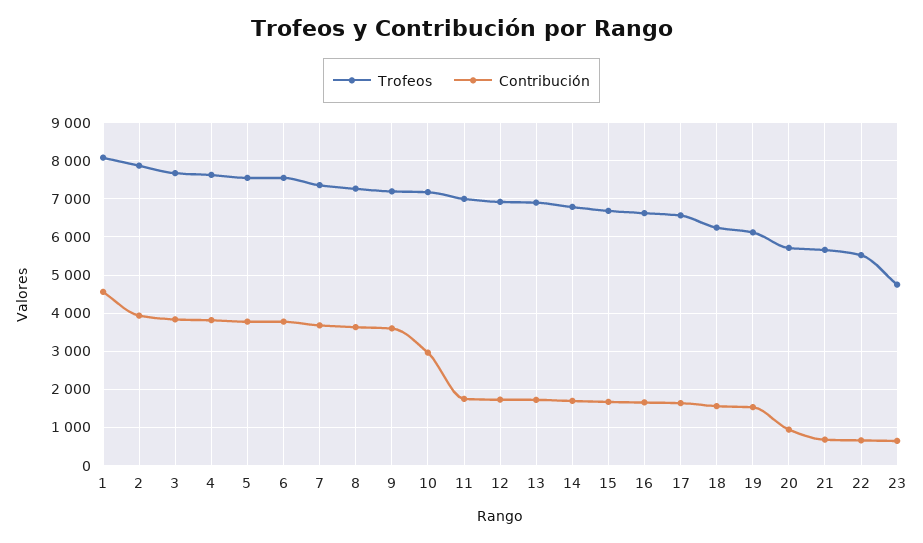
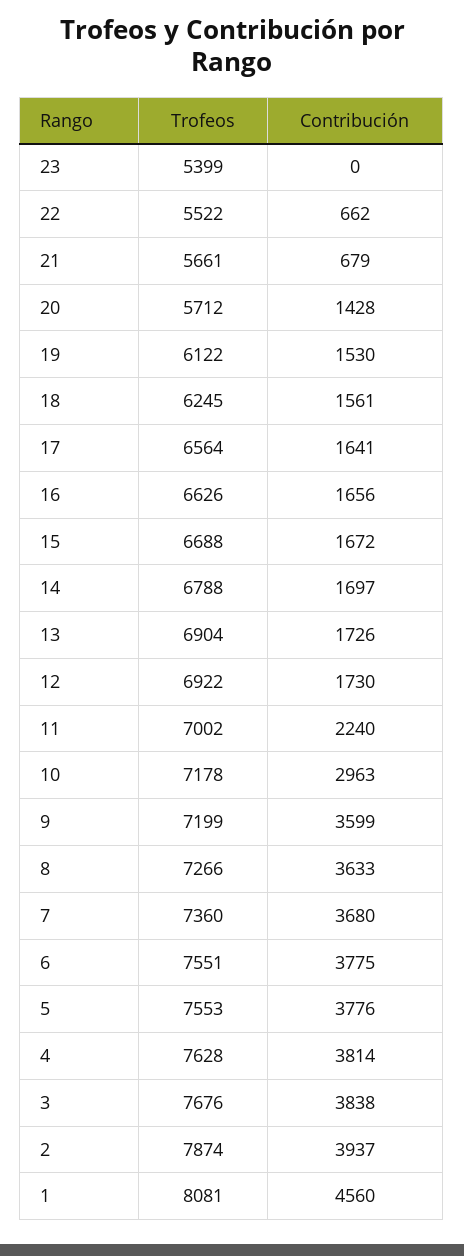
  {
    "Trofeos": {
      "1": 8081,
      "2": 7874,
      "3": 7676,
      "4": 7628,
      "5": 7553,
      "6": 7551,
      "7": 7360,
      "8": 7266,
      "9": 7199,
      "10": 7178,
      "11": 7002,
      "12": 6922,
      "13": 6904,
      "14": 6788,
      "15": 6688,
      "16": 6626,
      "17": 6564,
      "18": 6245,
      "19": 6122,
      "20": 5712,
      "21": 5661,
      "22": 5522,
-     "23": 4800
+     "23": 5399
    },
    "Contribución": {
      "1": 4560,
      "2": 3937,
      "3": 3838,
      "4": 3814,
      "5": 3776,
      "6": 3775,
      "7": 3680,
      "8": 3633,
      "9": 3599,
      "10": 2963,
-     "11": 1800,
+     "11": 2240,
      "12": 1730,
      "13": 1726,
      "14": 1697,
      "15": 1672,
      "16": 1656,
      "17": 1641,
      "18": 1561,
      "19": 1530,
-     "20": 1000,
+     "20": 1428,
      "21": 679,
      "22": 662,
-     "23": 600
+     "23": 0
    }
  }

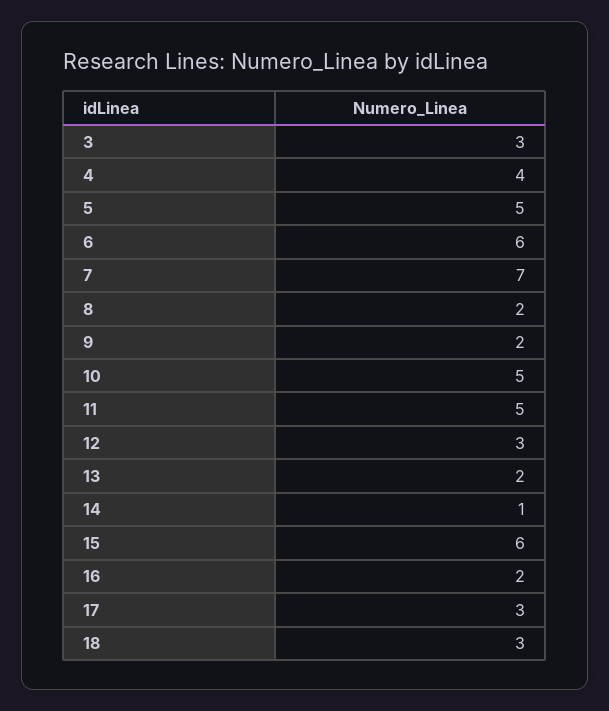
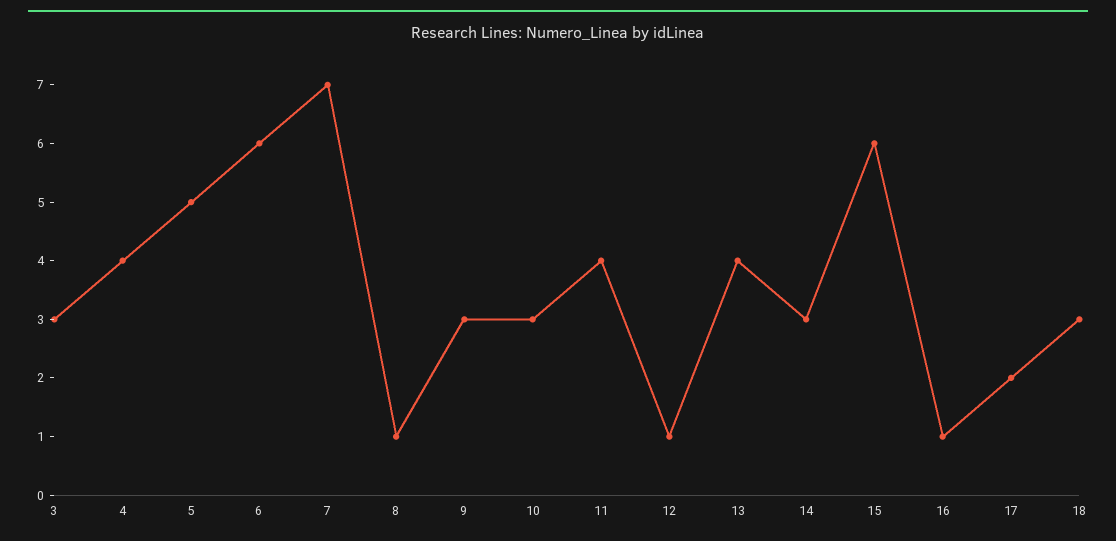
  {
    "3": 3,
    "4": 4,
    "5": 5,
    "6": 6,
    "7": 7,
-   "8": 2,
+   "8": 1,
-   "9": 2,
+   "9": 3,
-   "10": 5,
+   "10": 3,
-   "11": 5,
+   "11": 4,
-   "12": 3,
+   "12": 1,
-   "13": 2,
+   "13": 4,
-   "14": 1,
+   "14": 3,
    "15": 6,
-   "16": 2,
+   "16": 1,
-   "17": 3,
+   "17": 2,
    "18": 3
  }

====

_Exercise description_.
Please write the data out again exactly, but do not carry over the pictures.

_Result of the task_.
  {
    "Trofeos": {
      "1": 8081,
      "2": 7874,
      "3": 7676,
      "4": 7628,
      "5": 7553,
      "6": 7551,
      "7": 7360,
      "8": 7266,
      "9": 7199,
      "10": 7178,
      "11": 7002,
      "12": 6922,
      "13": 6904,
      "14": 6788,
      "15": 6688,
      "16": 6626,
      "17": 6564,
      "18": 6245,
      "19": 6122,
      "20": 5712,
      "21": 5661,
      "22": 5522,
-     "23": 4800
+     "23": 5399
    },
    "Contribución": {
      "1": 4560,
      "2": 3937,
      "3": 3838,
      "4": 3814,
      "5": 3776,
      "6": 3775,
      "7": 3680,
      "8": 3633,
      "9": 3599,
      "10": 2963,
-     "11": 1800,
+     "11": 2240,
      "12": 1730,
      "13": 1726,
      "14": 1697,
      "15": 1672,
      "16": 1656,
      "17": 1641,
      "18": 1561,
      "19": 1530,
-     "20": 1000,
+     "20": 1428,
      "21": 679,
      "22": 662,
-     "23": 600
+     "23": 0
    }
  }

  {
    "3": 3,
    "4": 4,
    "5": 5,
    "6": 6,
    "7": 7,
-   "8": 2,
+   "8": 1,
-   "9": 2,
+   "9": 3,
-   "10": 5,
+   "10": 3,
-   "11": 5,
+   "11": 4,
-   "12": 3,
+   "12": 1,
-   "13": 2,
+   "13": 4,
-   "14": 1,
+   "14": 3,
    "15": 6,
-   "16": 2,
+   "16": 1,
-   "17": 3,
+   "17": 2,
    "18": 3
  }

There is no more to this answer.